I'm looking for a new headlamp that will provide great illumination when painting the corners or rooms. I need one that is lightweight, uses standard AA or AAA batteries, has high lumens, and of course is LED. Is there one made that has these requirements?


----------



## bmengineer (Dec 5, 2019)

Acebeam H40 will work, I'd recommend the SST-20 option.


----------



## alpg88 (Dec 5, 2019)

pretty much any high cri light will work, or at least neutral,


----------



## scsiguru (Dec 5, 2019)

Thanks for the suggestions. Will have to look at the various models. Need one that is also comfortable to wear for an extended time.


----------



## Lynx_Arc (Dec 5, 2019)

What do you consider high lumens? I would avoid 3AAA headlamps myself altogether for AAs if possible. Personally I've gone 18650 for a headlamp and use a neutral white one.


----------



## scsiguru (Dec 6, 2019)

Probably around 500-750 lumens. I have a Fenix flashlight now and I use 18650’s in it, albeit non-rechargeable.


----------



## bmengineer (Dec 6, 2019)

scsiguru said:


> Probably around 500-750 lumens. I have a Fenix flashlight now and I use 18650’s in it, albeit non-rechargeable.


All 18650s are rechargeable


----------



## Lynx_Arc (Dec 6, 2019)

scsiguru said:


> Probably around 500-750 lumens. I have a Fenix flashlight now and I use 18650’s in it, albeit non-rechargeable.


500 lumens is tough on AAs, best to use 18650s and they ALL are rechargeable. Perhaps you are talking about 2xCR123A batteries in place of an 18650.


----------



## scsiguru (Dec 6, 2019)

Sorry...I did mean CR123A. Here’s the ones I used in my Fenix

Surefire SF12-BB Box of 12 123A 3... https://www.amazon.com/dp/B000UX93OQ/?tag=cpf0b6-20


----------



## Lynx_Arc (Dec 7, 2019)

scsiguru said:


> Sorry...I did mean CR123A. Here’s the ones I used in my Fenix
> 
> Surefire SF12-BB Box of 12 123A 3... https://www.amazon.com/dp/B000UX93OQ/?tag=cpf0b6-20



If it can use an 18650 I suggest you invest in a couple of them and a decent charger it will be worth the money if you use it often.


----------



## scsiguru (Dec 7, 2019)

Lynx_Arc said:


> If it can use an 18650 I suggest you invest in a couple of them and a decent charger it will be worth the money if you use it often.



Will do...looking at either a Fenix or Nitecore headlamp.


----------



## Lynx_Arc (Dec 7, 2019)

scsiguru said:


> Will do...looking at either a Fenix or Nitecore headlamp.

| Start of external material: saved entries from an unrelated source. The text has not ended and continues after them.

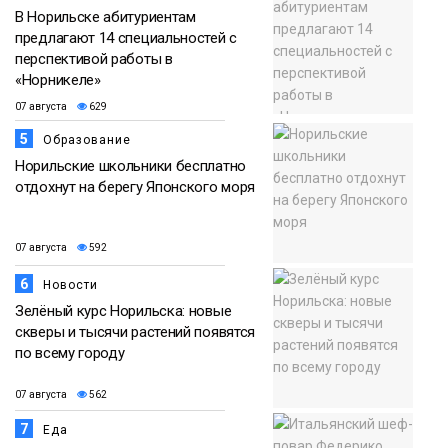
В Норильске абитуриентам
предлагают 14 специальностей с
перспективой работы в
«Норникеле»
07 августа
629
5
Образование
Норильские школьники бесплатно
отдохнут на берегу Японского моря
07 августа
592
6
Новости
Зелёный курс Норильска: новые
скверы и тысячи растений появятся
по всему городу
07 августа
562
7
Еда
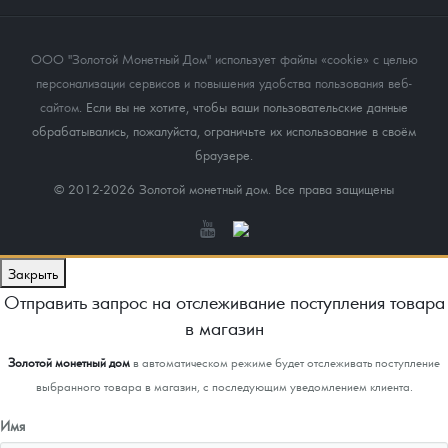
ООО "Золотой Монетный Дом" использует файлы «cookie» с целью
персонализации сервисов и повышения удобства пользования веб-
сайтом
. Если вы не хотите, чтобы ваши пользовательские данные
обрабатывались, пожалуйста, ограничьте их использование в своём
браузере.
© 2012-2026 Золотой монетный дом. Все права защищены
Закрыть
Отправить запрос на отслеживание поступления товара
в магазин
Золотой монетный дом
в автоматическом режиме будет отслеживать поступление
выбранного товара в магазин, с последующим уведомлением клиента.
Имя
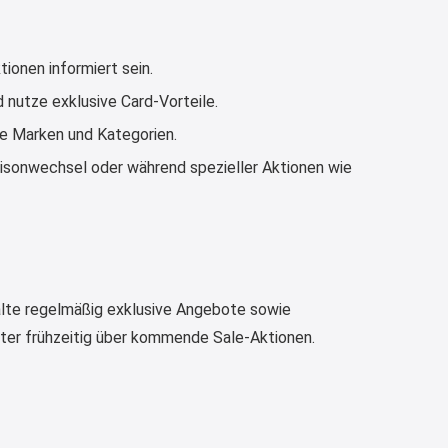
Text weiter unten
shop.bioeg.de/aufkleber-
tionen informiert sein.
achtun...
 nutze exklusive Card-Vorteile.
2:24
e Marken und Kategorien.
↩
isonwechsel oder während spezieller Aktionen wie
Joachim
Gratis personalisierte 7-Tage
Ration Micronährstoffe/ Vitamine
www.dunatura.com/free-trial...
2:28
halte regelmäßig exklusive Angebote sowie
↩
tter frühzeitig über kommende Sale-Aktionen.
Joachim
Gratis 11 versch. Orthomol
Proben
www.orthomol.com/de-
de/service...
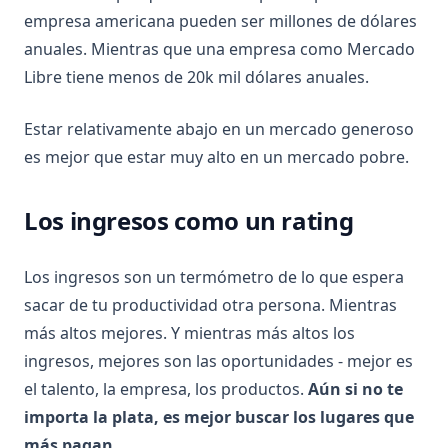
empresa americana pueden ser millones de dólares
anuales. Mientras que una empresa como Mercado
Libre tiene menos de 20k mil dólares anuales.
Estar relativamente abajo en un mercado generoso
es mejor que estar muy alto en un mercado pobre.
Los ingresos como un rating
Los ingresos son un termómetro de lo que espera
sacar de tu productividad otra persona. Mientras
más altos mejores. Y mientras más altos los
ingresos, mejores son las oportunidades - mejor es
el talento, la empresa, los productos.
Aún si no te
importa la plata, es mejor buscar los lugares que
más pagan.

I have a Fenix HL60R and a Wowtac A2S and like them both. I've no knowledge of Nitecore headlamps.


----------



## Loverofthelight (Dec 27, 2019)

Upon your requirements, Fenix HL18R and HL18RW would be pretty good choices - 80 grams, compatibility with AAA battery, rechargeable ability, 500 lumens output. 
You deserve it!


----------



## scsiguru (Jan 4, 2020)

I've pretty much narrowed down my search to either a Fenix or Zebralight headlamp and I will go with the models which used the 18650 batteries. So which models from the Fenix or the Zebralight lineup work best for my needs?


----------



## Stefano (Jan 4, 2020)

scsiguru said:


> I've pretty much narrowed down my search to either a Fenix or Zebralight headlamp and I will go with the models which used the 18650 batteries. So which models from the Fenix or the Zebralight lineup work best for my needs?



Paint a room?
I recommend Zebralight H604c
Wide beam without spot, warm color, Hi Cri led


----------



## Glock27 (Jan 8, 2020)

Stefano said:


> Paint a room?
> I recommend Zebralight H604c
> Wide beam without spot, warm color, Hi Cri led



^This! Hooked a drywalling buddy up with a 604C and he doesn't set up 110V lights anymore...

G27


----------